MATERIAL PROVIDED »
-- -- --

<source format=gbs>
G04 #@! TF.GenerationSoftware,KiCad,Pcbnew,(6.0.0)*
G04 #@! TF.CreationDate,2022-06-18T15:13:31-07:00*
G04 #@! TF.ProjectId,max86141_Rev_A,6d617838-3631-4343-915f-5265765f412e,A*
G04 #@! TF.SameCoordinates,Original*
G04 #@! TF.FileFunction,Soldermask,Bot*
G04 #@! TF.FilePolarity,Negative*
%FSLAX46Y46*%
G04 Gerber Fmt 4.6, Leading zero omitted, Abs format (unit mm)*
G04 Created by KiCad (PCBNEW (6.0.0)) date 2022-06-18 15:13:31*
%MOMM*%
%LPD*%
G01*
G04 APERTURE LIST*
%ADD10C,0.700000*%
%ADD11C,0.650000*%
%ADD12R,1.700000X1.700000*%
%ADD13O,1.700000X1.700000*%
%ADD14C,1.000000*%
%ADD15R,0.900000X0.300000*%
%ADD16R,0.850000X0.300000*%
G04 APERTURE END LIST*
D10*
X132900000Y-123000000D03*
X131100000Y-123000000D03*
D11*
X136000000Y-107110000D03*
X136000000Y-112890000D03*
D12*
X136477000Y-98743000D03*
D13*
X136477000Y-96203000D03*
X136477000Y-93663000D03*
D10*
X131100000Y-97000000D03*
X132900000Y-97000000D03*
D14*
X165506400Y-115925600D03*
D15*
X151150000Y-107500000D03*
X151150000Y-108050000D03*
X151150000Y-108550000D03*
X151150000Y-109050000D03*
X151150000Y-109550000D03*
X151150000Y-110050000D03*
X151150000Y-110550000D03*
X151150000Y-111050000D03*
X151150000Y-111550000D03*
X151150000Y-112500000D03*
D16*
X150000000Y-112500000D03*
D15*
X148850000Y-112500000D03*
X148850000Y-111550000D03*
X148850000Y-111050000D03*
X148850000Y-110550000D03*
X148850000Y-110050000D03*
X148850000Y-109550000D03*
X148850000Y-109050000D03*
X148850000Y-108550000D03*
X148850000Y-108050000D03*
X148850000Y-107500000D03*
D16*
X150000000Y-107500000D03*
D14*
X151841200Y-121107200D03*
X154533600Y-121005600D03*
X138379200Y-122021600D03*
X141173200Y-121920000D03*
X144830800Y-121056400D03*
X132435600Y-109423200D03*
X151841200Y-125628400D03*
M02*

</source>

-- -- --

EXERCISE AIM » In the listing above, transcribe exactly everything from the line containing "X151150000Y-107500000D03*" down to the line containing "X148850000Y-111050000D03*", including both and nothing more.

ANSWER TO THIS PROBLEM »
X151150000Y-107500000D03*
X151150000Y-108050000D03*
X151150000Y-108550000D03*
X151150000Y-109050000D03*
X151150000Y-109550000D03*
X151150000Y-110050000D03*
X151150000Y-110550000D03*
X151150000Y-111050000D03*
X151150000Y-111550000D03*
X151150000Y-112500000D03*
D16*
X150000000Y-112500000D03*
D15*
X148850000Y-112500000D03*
X148850000Y-111550000D03*
X148850000Y-111050000D03*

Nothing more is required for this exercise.